Copy the data below verbatim, starting at the line that contains "catalogue / barcode: US 1836978" and ending after the line that contains "collectors: J. W. Toumey & T. E. Wilcox". Include both of those lines.

ENTRIES SHOWN
====
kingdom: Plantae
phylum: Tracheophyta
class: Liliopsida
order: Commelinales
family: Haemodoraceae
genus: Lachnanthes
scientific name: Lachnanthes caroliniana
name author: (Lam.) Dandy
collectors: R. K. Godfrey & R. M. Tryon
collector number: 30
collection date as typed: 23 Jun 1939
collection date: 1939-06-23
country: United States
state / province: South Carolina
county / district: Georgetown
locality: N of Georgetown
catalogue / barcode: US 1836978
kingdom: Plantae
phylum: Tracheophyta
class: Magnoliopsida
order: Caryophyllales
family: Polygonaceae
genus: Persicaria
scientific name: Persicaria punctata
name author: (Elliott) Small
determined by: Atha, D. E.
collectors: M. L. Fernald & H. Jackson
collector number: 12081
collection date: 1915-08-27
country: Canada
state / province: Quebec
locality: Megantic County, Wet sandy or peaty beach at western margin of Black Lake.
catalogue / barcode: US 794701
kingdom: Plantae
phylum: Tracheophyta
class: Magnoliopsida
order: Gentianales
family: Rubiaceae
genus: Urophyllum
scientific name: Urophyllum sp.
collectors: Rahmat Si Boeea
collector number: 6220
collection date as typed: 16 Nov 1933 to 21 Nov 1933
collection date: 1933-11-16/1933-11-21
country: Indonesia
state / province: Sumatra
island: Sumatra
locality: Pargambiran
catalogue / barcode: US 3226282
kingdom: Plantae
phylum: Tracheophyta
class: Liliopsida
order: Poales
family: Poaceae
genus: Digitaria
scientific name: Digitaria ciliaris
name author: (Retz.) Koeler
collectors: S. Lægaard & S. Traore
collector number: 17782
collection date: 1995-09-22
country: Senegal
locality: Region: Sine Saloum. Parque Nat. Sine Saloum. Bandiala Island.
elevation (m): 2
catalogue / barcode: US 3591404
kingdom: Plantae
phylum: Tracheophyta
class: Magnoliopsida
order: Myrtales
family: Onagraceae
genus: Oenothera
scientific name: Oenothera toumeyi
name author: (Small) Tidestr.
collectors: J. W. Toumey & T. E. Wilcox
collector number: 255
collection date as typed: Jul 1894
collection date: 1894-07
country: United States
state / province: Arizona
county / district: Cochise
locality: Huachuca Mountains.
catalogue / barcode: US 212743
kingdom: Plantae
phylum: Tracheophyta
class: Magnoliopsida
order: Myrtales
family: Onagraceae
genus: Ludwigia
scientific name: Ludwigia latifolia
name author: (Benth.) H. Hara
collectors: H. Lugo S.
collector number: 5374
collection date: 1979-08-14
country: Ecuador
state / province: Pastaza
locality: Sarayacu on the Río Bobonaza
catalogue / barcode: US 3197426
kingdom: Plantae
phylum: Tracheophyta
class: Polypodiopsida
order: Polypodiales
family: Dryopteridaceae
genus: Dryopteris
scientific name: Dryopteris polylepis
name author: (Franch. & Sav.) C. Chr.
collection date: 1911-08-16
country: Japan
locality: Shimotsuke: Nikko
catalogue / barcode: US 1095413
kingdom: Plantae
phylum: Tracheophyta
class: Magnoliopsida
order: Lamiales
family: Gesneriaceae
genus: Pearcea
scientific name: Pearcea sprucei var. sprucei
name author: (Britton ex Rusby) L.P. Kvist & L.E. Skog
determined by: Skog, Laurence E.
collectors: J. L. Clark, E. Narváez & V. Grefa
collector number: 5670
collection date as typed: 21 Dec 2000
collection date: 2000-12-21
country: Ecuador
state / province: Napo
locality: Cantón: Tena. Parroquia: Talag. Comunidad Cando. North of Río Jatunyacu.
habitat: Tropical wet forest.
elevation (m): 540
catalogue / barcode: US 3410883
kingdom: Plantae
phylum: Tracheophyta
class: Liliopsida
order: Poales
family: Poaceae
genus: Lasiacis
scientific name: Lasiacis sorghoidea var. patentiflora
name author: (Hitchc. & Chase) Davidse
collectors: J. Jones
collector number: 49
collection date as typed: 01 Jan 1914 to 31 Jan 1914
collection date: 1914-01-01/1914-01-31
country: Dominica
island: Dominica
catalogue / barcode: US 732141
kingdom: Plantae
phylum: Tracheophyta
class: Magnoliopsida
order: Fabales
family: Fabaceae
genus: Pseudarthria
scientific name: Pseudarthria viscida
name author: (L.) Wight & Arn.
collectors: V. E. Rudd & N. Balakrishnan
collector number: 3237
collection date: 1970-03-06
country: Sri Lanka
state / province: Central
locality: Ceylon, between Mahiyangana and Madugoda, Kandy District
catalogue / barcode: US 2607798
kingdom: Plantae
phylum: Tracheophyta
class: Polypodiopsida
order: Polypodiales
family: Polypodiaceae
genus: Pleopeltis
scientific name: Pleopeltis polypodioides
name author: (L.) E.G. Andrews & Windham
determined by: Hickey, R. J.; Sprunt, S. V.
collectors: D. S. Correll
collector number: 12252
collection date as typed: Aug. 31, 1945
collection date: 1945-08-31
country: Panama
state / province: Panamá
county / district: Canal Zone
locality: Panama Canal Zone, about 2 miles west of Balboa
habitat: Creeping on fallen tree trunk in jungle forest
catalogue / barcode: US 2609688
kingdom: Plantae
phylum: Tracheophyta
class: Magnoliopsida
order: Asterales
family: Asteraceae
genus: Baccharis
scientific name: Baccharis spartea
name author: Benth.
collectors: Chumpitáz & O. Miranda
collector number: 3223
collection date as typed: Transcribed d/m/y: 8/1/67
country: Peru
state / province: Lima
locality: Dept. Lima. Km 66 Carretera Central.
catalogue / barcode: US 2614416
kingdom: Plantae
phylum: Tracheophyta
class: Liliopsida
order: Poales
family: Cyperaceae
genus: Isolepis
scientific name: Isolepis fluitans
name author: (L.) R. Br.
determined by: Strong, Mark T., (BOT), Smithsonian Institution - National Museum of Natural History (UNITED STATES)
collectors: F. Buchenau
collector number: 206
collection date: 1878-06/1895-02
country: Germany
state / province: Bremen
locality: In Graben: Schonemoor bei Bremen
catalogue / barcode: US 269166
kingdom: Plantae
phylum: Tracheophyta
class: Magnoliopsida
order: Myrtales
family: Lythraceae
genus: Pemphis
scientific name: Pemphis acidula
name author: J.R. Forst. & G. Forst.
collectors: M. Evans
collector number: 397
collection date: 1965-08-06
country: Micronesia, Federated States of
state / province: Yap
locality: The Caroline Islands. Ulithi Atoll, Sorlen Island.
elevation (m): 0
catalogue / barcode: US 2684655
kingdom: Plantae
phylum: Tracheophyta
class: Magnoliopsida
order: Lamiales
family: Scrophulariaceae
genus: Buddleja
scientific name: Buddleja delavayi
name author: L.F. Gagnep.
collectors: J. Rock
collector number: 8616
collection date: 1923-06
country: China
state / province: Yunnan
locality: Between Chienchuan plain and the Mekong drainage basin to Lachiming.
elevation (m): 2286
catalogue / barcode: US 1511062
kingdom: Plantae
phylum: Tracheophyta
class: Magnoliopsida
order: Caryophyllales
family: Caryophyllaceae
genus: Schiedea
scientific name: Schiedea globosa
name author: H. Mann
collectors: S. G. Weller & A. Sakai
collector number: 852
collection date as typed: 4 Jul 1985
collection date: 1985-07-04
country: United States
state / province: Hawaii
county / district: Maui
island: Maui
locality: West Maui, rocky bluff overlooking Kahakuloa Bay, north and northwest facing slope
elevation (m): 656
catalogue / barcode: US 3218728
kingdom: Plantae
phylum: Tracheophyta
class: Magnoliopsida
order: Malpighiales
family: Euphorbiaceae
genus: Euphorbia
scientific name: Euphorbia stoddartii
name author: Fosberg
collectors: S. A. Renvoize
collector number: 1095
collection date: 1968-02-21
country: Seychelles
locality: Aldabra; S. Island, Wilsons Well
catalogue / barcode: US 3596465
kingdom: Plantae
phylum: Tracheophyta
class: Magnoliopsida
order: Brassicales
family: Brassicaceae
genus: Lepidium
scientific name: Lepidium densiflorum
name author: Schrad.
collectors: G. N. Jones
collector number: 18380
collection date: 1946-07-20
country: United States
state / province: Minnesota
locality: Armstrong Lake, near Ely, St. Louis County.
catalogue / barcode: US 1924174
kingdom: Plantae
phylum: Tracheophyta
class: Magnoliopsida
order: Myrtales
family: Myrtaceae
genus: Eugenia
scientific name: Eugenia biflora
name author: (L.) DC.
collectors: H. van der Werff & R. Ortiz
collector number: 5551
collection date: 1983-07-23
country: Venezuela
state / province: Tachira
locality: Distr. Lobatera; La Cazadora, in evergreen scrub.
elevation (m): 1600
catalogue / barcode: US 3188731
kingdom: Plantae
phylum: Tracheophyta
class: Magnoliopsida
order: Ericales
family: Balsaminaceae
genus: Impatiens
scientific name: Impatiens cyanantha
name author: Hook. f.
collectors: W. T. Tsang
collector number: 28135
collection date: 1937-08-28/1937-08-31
====
RESPONSE BELOW
catalogue / barcode: US 1836978
kingdom: Plantae
phylum: Tracheophyta
class: Magnoliopsida
order: Caryophyllales
family: Polygonaceae
genus: Persicaria
scientific name: Persicaria punctata
name author: (Elliott) Small
determined by: Atha, D. E.
collectors: M. L. Fernald & H. Jackson
collector number: 12081
collection date: 1915-08-27
country: Canada
state / province: Quebec
locality: Megantic County, Wet sandy or peaty beach at western margin of Black Lake.
catalogue / barcode: US 794701
kingdom: Plantae
phylum: Tracheophyta
class: Magnoliopsida
order: Gentianales
family: Rubiaceae
genus: Urophyllum
scientific name: Urophyllum sp.
collectors: Rahmat Si Boeea
collector number: 6220
collection date as typed: 16 Nov 1933 to 21 Nov 1933
collection date: 1933-11-16/1933-11-21
country: Indonesia
state / province: Sumatra
island: Sumatra
locality: Pargambiran
catalogue / barcode: US 3226282
kingdom: Plantae
phylum: Tracheophyta
class: Liliopsida
order: Poales
family: Poaceae
genus: Digitaria
scientific name: Digitaria ciliaris
name author: (Retz.) Koeler
collectors: S. Lægaard & S. Traore
collector number: 17782
collection date: 1995-09-22
country: Senegal
locality: Region: Sine Saloum. Parque Nat. Sine Saloum. Bandiala Island.
elevation (m): 2
catalogue / barcode: US 3591404
kingdom: Plantae
phylum: Tracheophyta
class: Magnoliopsida
order: Myrtales
family: Onagraceae
genus: Oenothera
scientific name: Oenothera toumeyi
name author: (Small) Tidestr.
collectors: J. W. Toumey & T. E. Wilcox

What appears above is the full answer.